[2/3] gdiplus: fix GdipPathIterNextMarker behaviour on path without markers. fix tests.

[Michael Karcher]

Am Sonntag, den 13.07.2008, 13:51 +0400 schrieb Nikolay Sivov:
> Reece Dunn wrote:
> > Is this the way it works on Windows? You have 4 basic cases:
> > a.  exactly equal;
> > b.  equal + epsilon for rounding/representation errors;
> > c.  equal - epsilon for rounding/representation errors;
> > d.  not equal.
I don't see a difference between b and c. A matrix has four elements.
Some might be slightly too big and others slightly too small. Would this
make b or c? It's just one case: equal +/- epsilon.
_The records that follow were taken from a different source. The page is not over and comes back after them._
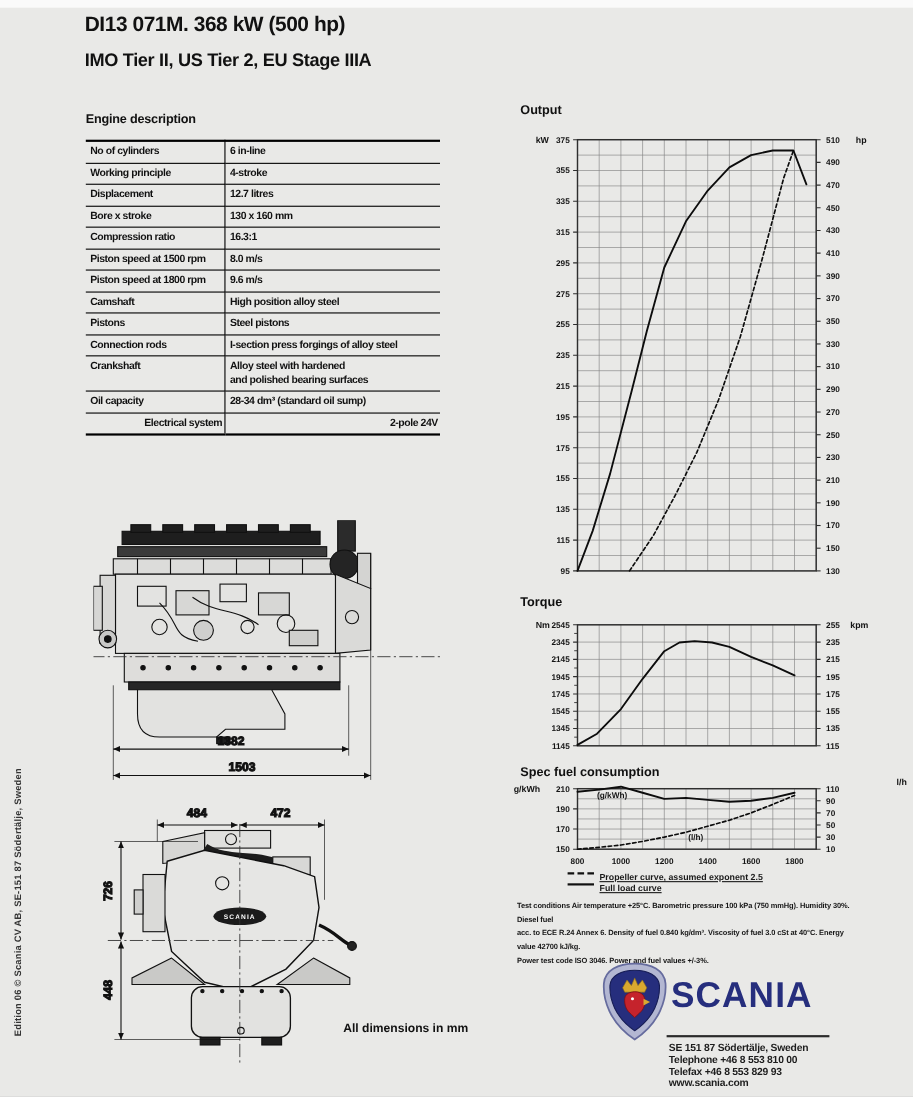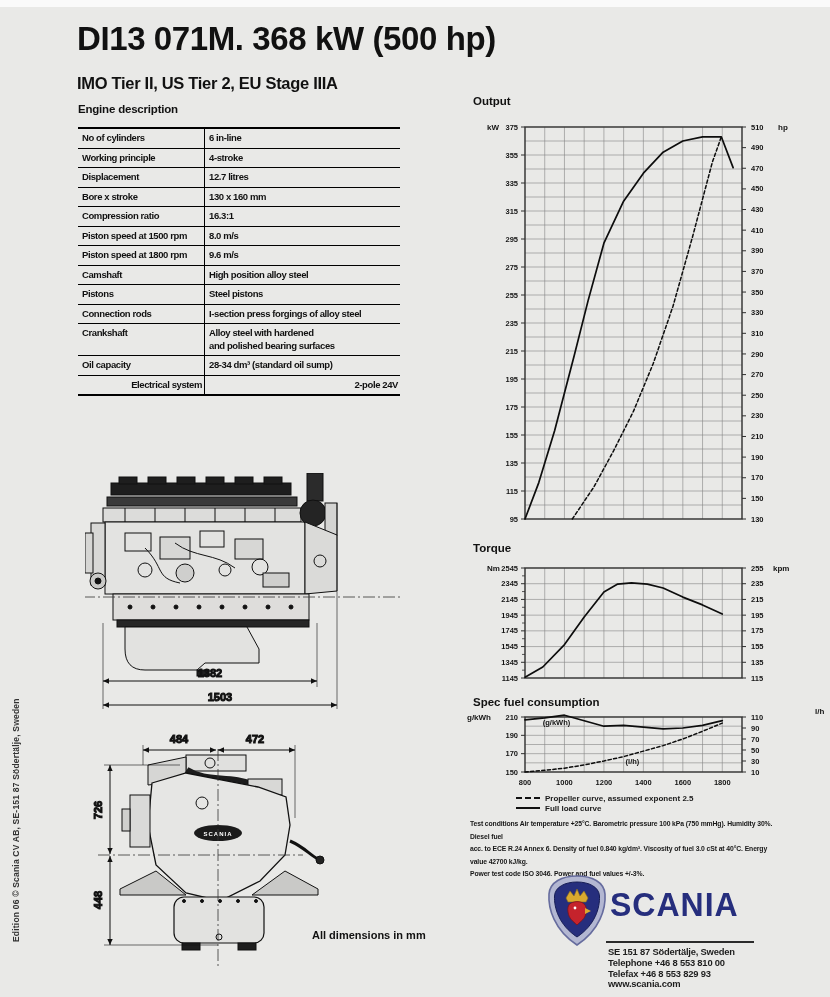"DI13 071M. 368 kW (500" .title { font-size: 33px -> 19px; top: 20px -> 12px }
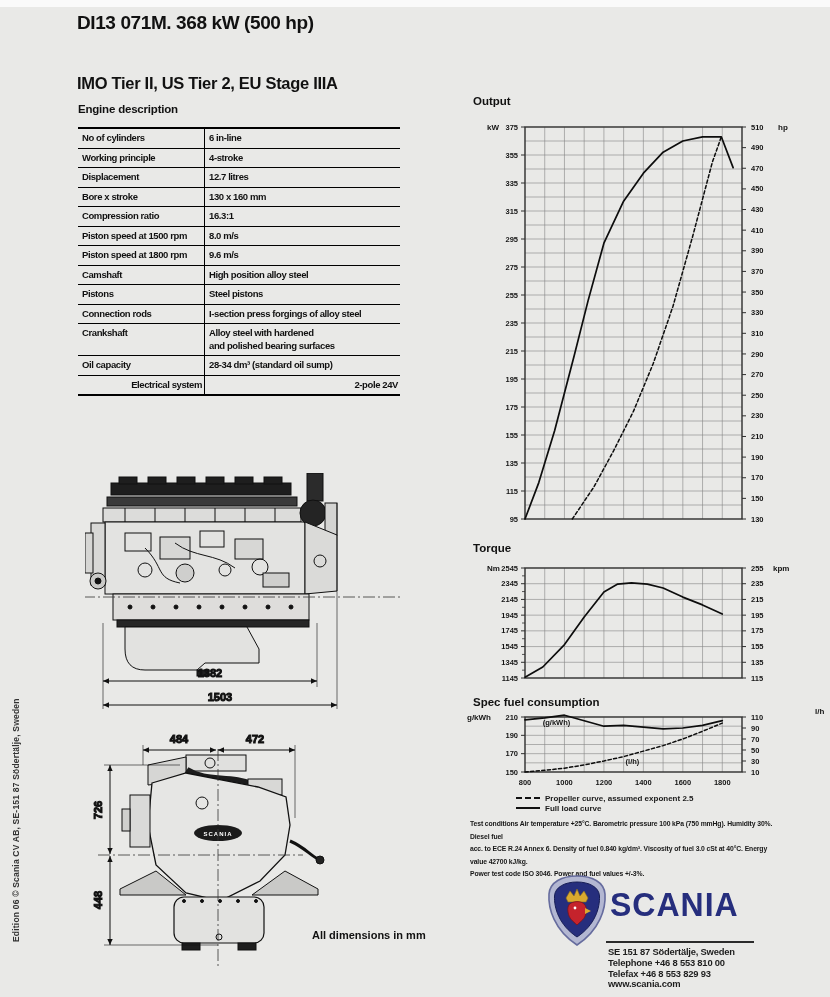"IMO Tier II, US Tier" .subtitle { margin-top: 28px -> none }
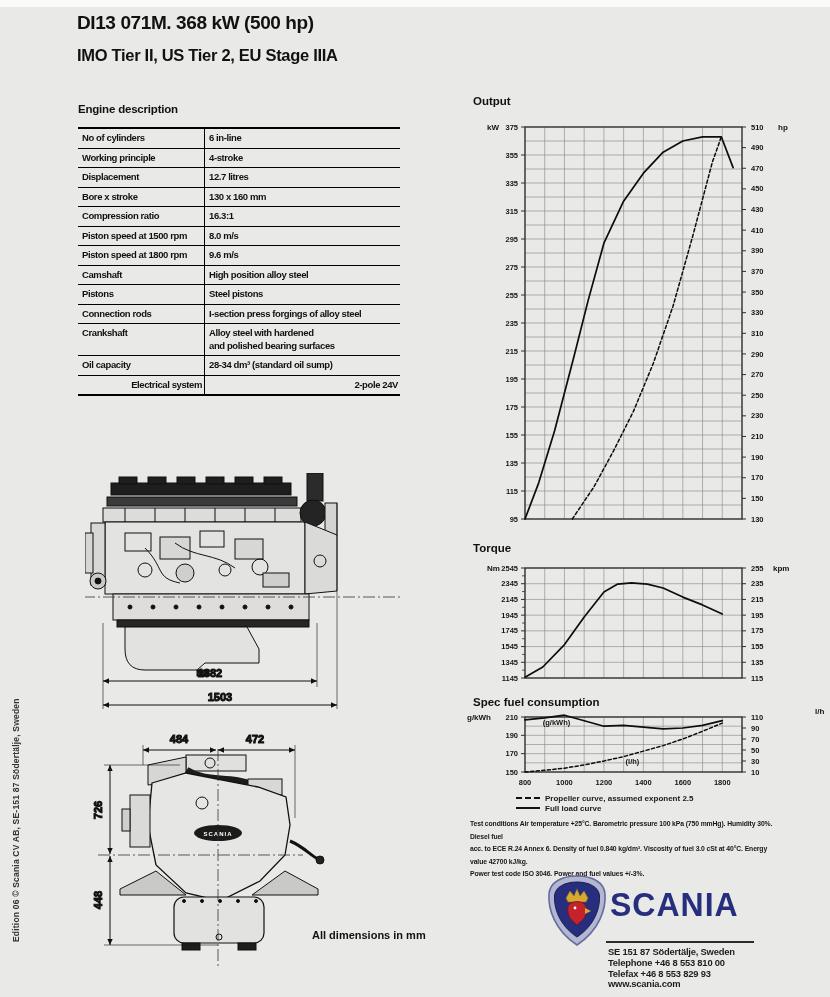"Propeller curve, assumed exponent 2.5" .legend .row { align-items: center -> flex-start; text-decoration: none -> underline }
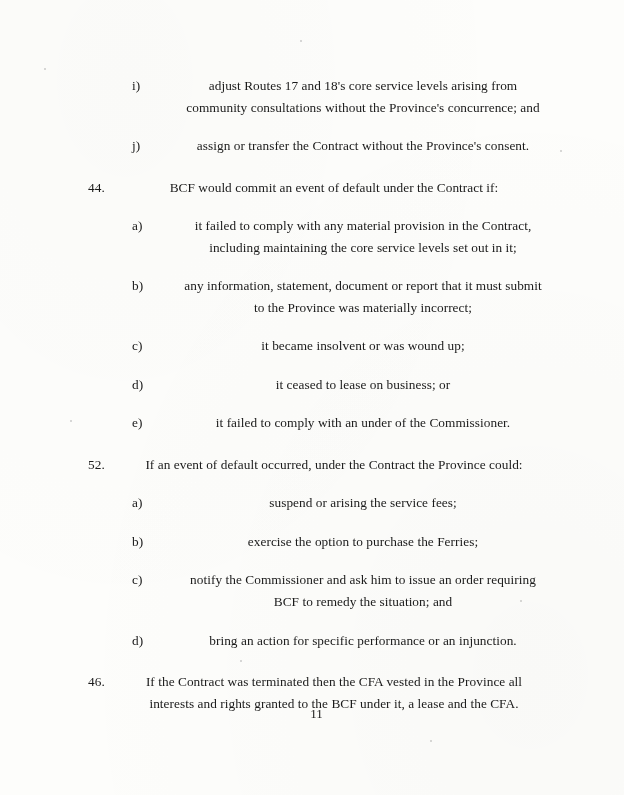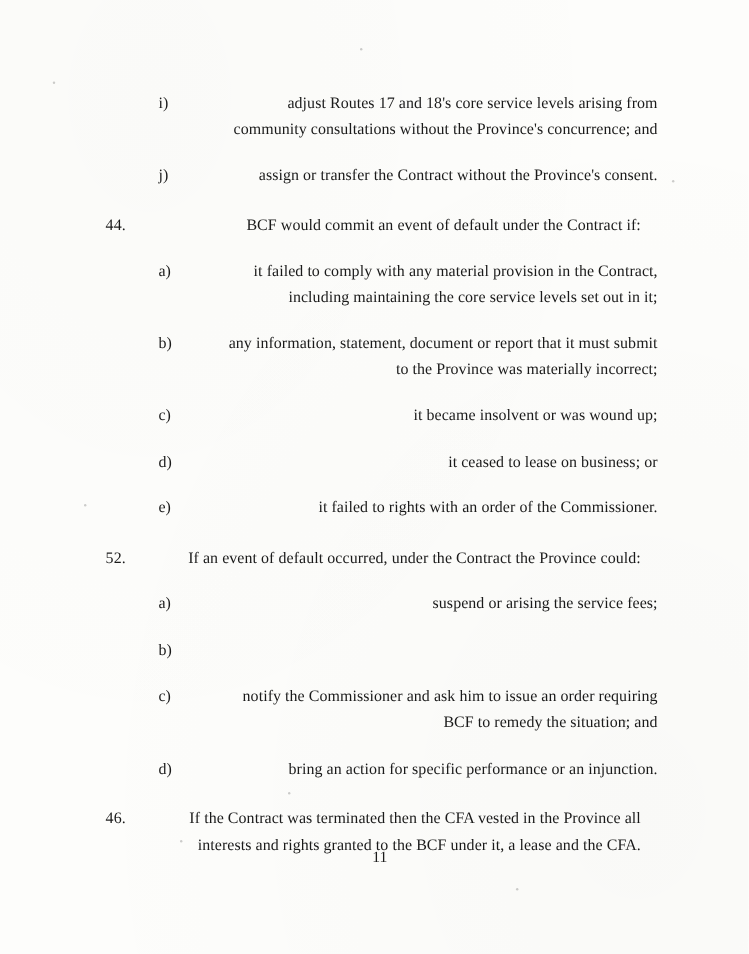"adjust Routes 17 and 18's" .text { text-align: right -> center }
> Exactly, so I plan to test this deeper on native. As I see now after 
> some basic tests, most probably native call does a bitwise comparison 
> cause the result is affected by a smallest matrix element change (e.g. 
> 1.0000000f -> 1.0000001f). But I'll test it more.
1+FLT_EPSILON is the value to use for the "smallest matrix element
change". But sour test already is a very strong indication that it
really is strict equality test. FLT_EPSILON is in <float.h>

> Reece, do you have any 
> suggestions to do some bounds test (I mean test is call affected by 
> representation or round errors or not)?
Another thing you could test is: Is the Matrix (1,FLT_EPSILON/2,0,1)
equal to (1,0,0,1). A matrix like te former can easily be the result of
multiplying a matrix by its inverse matrix (if represented as floating
point numbers). One might expect that the product of a matrix and its
inverse always is the identity matrix.

> >> 2. GdipIsMatrixInvertible which contains a check for 'not above zero'
> >> determinant.
> >>     
> > a.  det(A) > 0
> > b.  det(A) == 0
> > c.  det(A) < 0
> >
> > So does Windows match your assumption for the answer to these (a ==>
> > yes; b, c ==> no).   
> What do you mean here by (c => no)? Native allows negative det and I do so.
He implied it form your "not above zero" quote. A hint how I would
implement that test (if it turns out that a strict comparison to 0 is
not the right result): Do not calculate the sum of a*d and -b*c, but
compare these numbers in a sensible way.

Regards,
  Michael Karcher